Marvell and SanDisk are collaborating on a new generation of microservers for enterprise cloud storage.



Combining Marvell’s ARM reference design with SanDisk’s SATA SSD modules, the resulting platform is expected to boast high performance, low power and extreme spatial efficiency for I/O intensive environments.

According to SanDisk exec Kevin Conley, servers based on the Marvell quad core ARM-based ARMADA XP SoC architecture are capable of driving higher CPU utilization while offering demand based scaling.

Indeed, the Marvell ARMADA XP series of multi-core processors employs a very low power architecture and scales up to four Marvell-designed ARM V7 MP-compliant 1.6GHz CPU cores. 

The ARMADA XP series also supports SMP (Symmetrical Multi-processing) / AMP (Asymmetrical Multi-processing) modes with hardware cache coherency and a 64-bit DDR2/DDR3 memory interface – all running at an 800MHz clock rate (1600MHz data rate) to optimize performance. 



The specs on the SSD side are no less impressive, with the SATA X100s  outpacing traditional hard disk drives (HDDs) in every performance category. The SSDs feature a 6 Gbit/s SATA interface – achieving read and write speeds of up to 500 MB/s and 430 MB/s, respectively.

Providing up to 256GB of storage in an mSATA form factor, these SSDs can provide high density arrays of storage inside single blade configurations. And since they have no moving parts, SSDs run cooler, create less noise, and use less power than HDDs.

In other Marvell related news, the California-based company rolled out its newly minted DragonFly platform, featuring DragonFly NVRAM and DragonFly NVCACHE.
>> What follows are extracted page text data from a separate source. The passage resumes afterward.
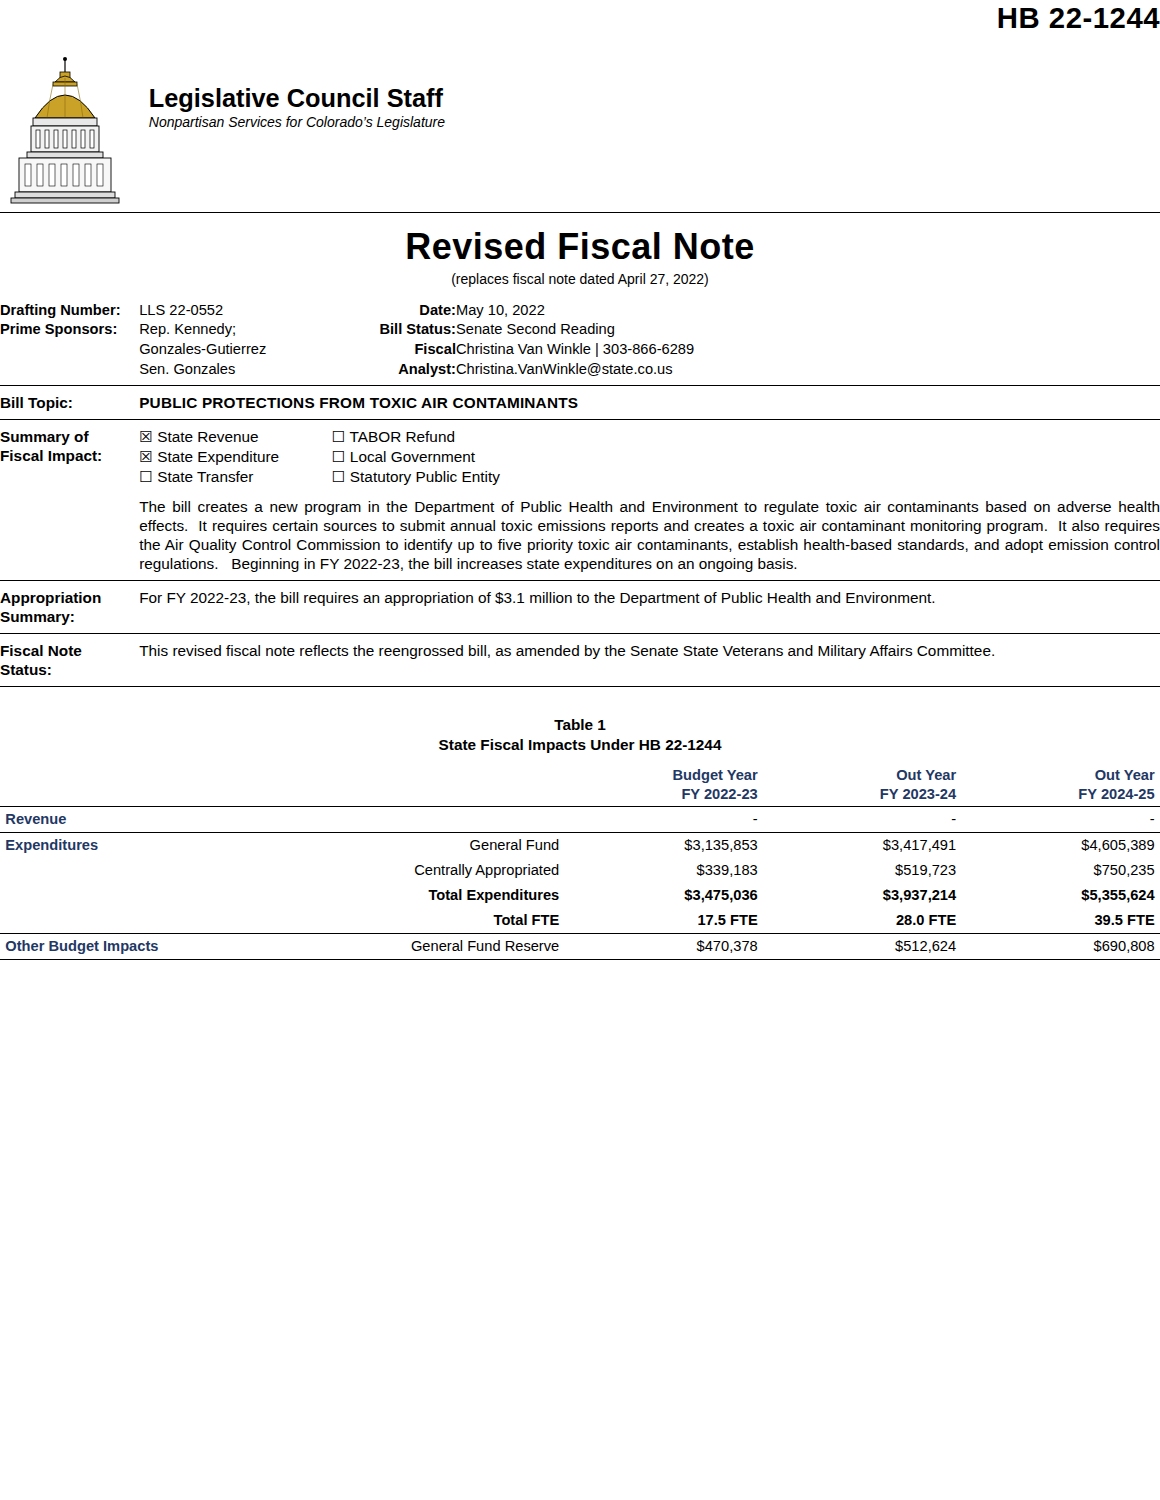HB 22-1244
Legislative Council Staff
Nonpartisan Services for Colorado’s Legislature
Revised Fiscal Note
(replaces fiscal note dated April 27, 2022)
| Drafting Number: | LLS 22-0552 | Date: | May 10, 2022 |
| Prime Sponsors: | Rep. Kennedy; | Bill Status: | Senate Second Reading |
| | Gonzales-Gutierrez | Fiscal | Christina Van Winkle / 303-866-6289 |
| | Sen. Gonzales | Analyst: | Christina.VanWinkle@state.co.us |
Bill Topic:
PUBLIC PROTECTIONS FROM TOXIC AIR CONTAMINANTS
Summary of
Fiscal Impact:
☒ State Revenue
☒ State Expenditure
☐ State Transfer
☐ TABOR Refund
☐ Local Government
☐ Statutory Public Entity
The bill creates a new program in the Department of Public Health and Environment to regulate toxic air contaminants based on adverse health effects. It requires certain sources to submit annual toxic emissions reports and creates a toxic air contaminant monitoring program. It also requires the Air Quality Control Commission to identify up to five priority toxic air contaminants, establish health-based standards, and adopt emission control regulations. Beginning in FY 2022-23, the bill increases state expenditures on an ongoing basis.
Appropriation
Summary:
For FY 2022-23, the bill requires an appropriation of $3.1 million to the Department of Public Health and Environment.
Fiscal Note
Status:
This revised fiscal note reflects the reengrossed bill, as amended by the Senate State Veterans and Military Affairs Committee.
Table 1
State Fiscal Impacts Under HB 22-1244
| | | Budget Year FY 2022-23 | Out Year FY 2023-24 | Out Year FY 2024-25 |
| --- | --- | --- | --- | --- |
| Revenue | | - | - | - |
| Expenditures | General Fund | $3,135,853 | $3,417,491 | $4,605,389 |
| | Centrally Appropriated | $339,183 | $519,723 | $750,235 |
| | Total Expenditures | $3,475,036 | $3,937,214 | $5,355,624 |
| | Total FTE | 17.5 FTE | 28.0 FTE | 39.5 FTE |
| Other Budget Impacts | General Fund Reserve | $470,378 | $512,624 | $690,808 |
Essentially, DragonFly is an “intelligent” NVRAM SSD accelerator – or low-latency write-back cache running embedded software in a PCIe adapter form factor. 

The accelerator – which plugs directly into commercially available servers with a PCIe slot – is designed to remove the complexity typically associated with high-performance caching.



Moreover, it combines Marvell’s SoC technology with its newly designed circuit boards. The result? A sub-system platform that is said to consistently achieve 10-100x improvements in latency and server I/O performance – all while reducing power, space and storage capital costs in the datacenter.